- [Exercise requirements] Without the pictures, copy all of the data exactly.

(Dataset content)

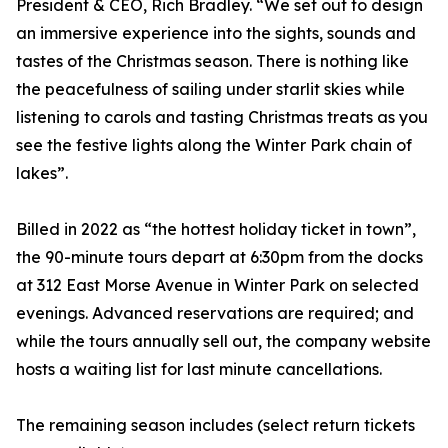
President & CEO, Rich Bradley. “We set out to design
an immersive experience into the sights, sounds and
tastes of the Christmas season. There is nothing like
the peacefulness of sailing under starlit skies while
listening to carols and tasting Christmas treats as you
see the festive lights along the Winter Park chain of
lakes”.
Billed in 2022 as “the hottest holiday ticket in town”,
the 90-minute tours depart at 6:30pm from the docks
at 312 East Morse Avenue in Winter Park on selected
evenings. Advanced reservations are required; and
while the tours annually sell out, the company website
hosts a waiting list for last minute cancellations.
The remaining season includes (select return tickets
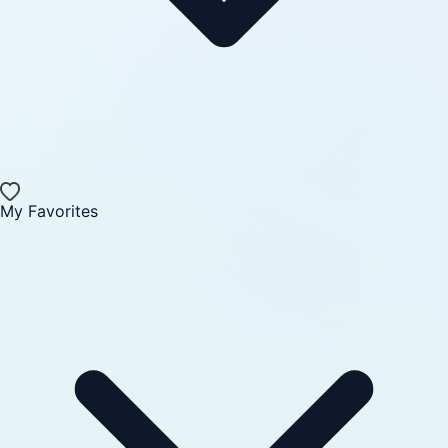
My Favorites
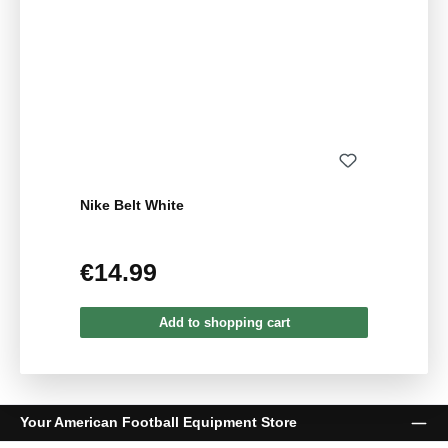
Nike Belt White
€14.99
Regular price:
Add to shopping cart
Your American Football Equipment Store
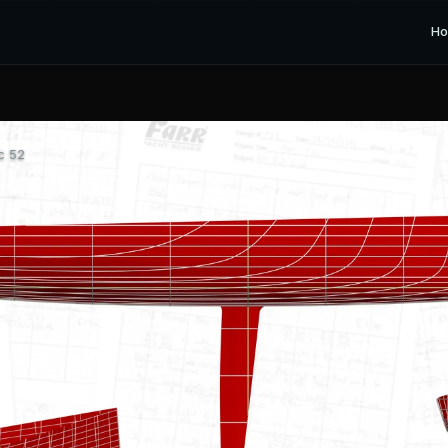
H
c 52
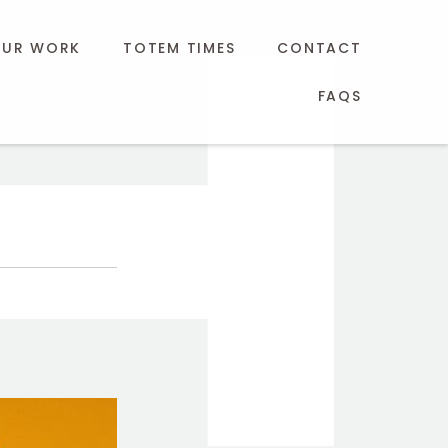
UR WORK
TOTEM TIMES
CONTACT
FAQS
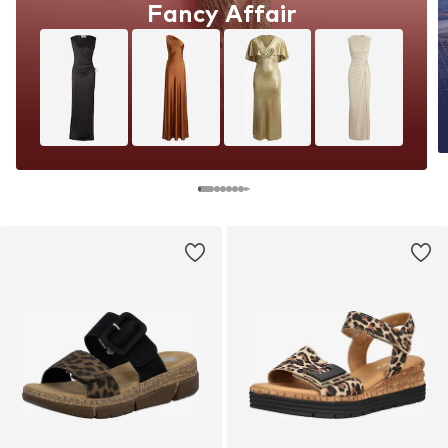
Fancy Affair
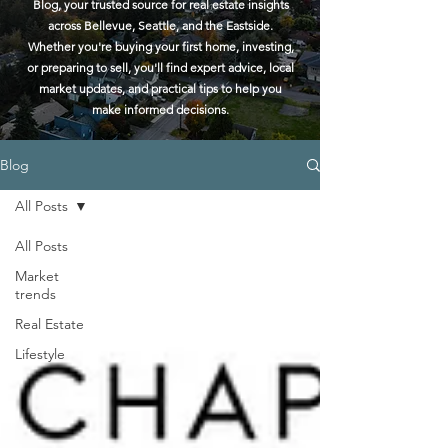
Blog, your trusted source for real estate insights
across Bellevue, Seattle, and the Eastside.
Whether you're buying your first home, investing,
or preparing to sell, you'll find expert advice, local
market updates, and practical tips to help you
make informed decisions.
Blog
All Posts
All Posts
Market
trends
Real Estate
Lifestyle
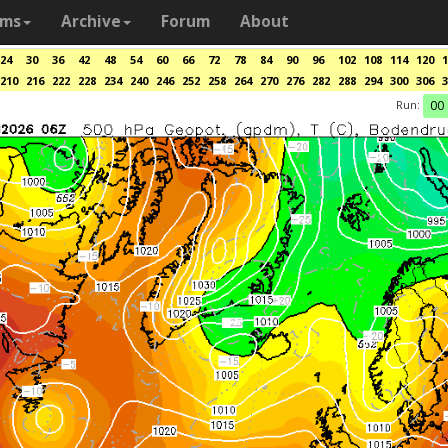
ams
Archive
Forum
About
24
30
36
42
48
54
60
66
72
78
84
90
96
102
108
114
120
1
210
216
222
228
234
240
246
252
258
264
270
276
282
288
294
300
306
3
Run:
00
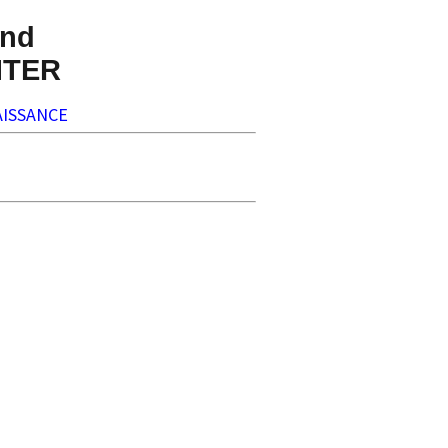
nd
NTER
ISSANCE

(End Dataset content)

- [Solution for this problem]
President & CEO, Rich Bradley. “We set out to design
an immersive experience into the sights, sounds and
tastes of the Christmas season. There is nothing like
the peacefulness of sailing under starlit skies while
listening to carols and tasting Christmas treats as you
see the festive lights along the Winter Park chain of
lakes”.
Billed in 2022 as “the hottest holiday ticket in town”,
the 90-minute tours depart at 6:30pm from the docks
at 312 East Morse Avenue in Winter Park on selected
evenings. Advanced reservations are required; and
while the tours annually sell out, the company website
hosts a waiting list for last minute cancellations.
The remaining season includes (select return tickets
My Favorites
Nike Belt White
€14.99
Regular price:
Add to shopping cart
Your American Football Equipment Store
H
c 52
UR WORK
TOTEM TIMES
CONTACT
FAQS
Fancy Affair
Blog, your trusted source for real estate insights
across Bellevue, Seattle, and the Eastside.
Whether you're buying your first home, investing,
or preparing to sell, you'll find expert advice, local
market updates, and practical tips to help you
make informed decisions.
Blog
All Posts
All Posts
Market
trends
Real Estate
Lifestyle
ams
Archive
Forum
About
24
30
36
42
48
54
60
66
72
78
84
90
96
102
108
114
120
1
210
216
222
228
234
240
246
252
258
264
270
276
282
288
294
300
306
3
Run:
00
nd
NTER
ISSANCE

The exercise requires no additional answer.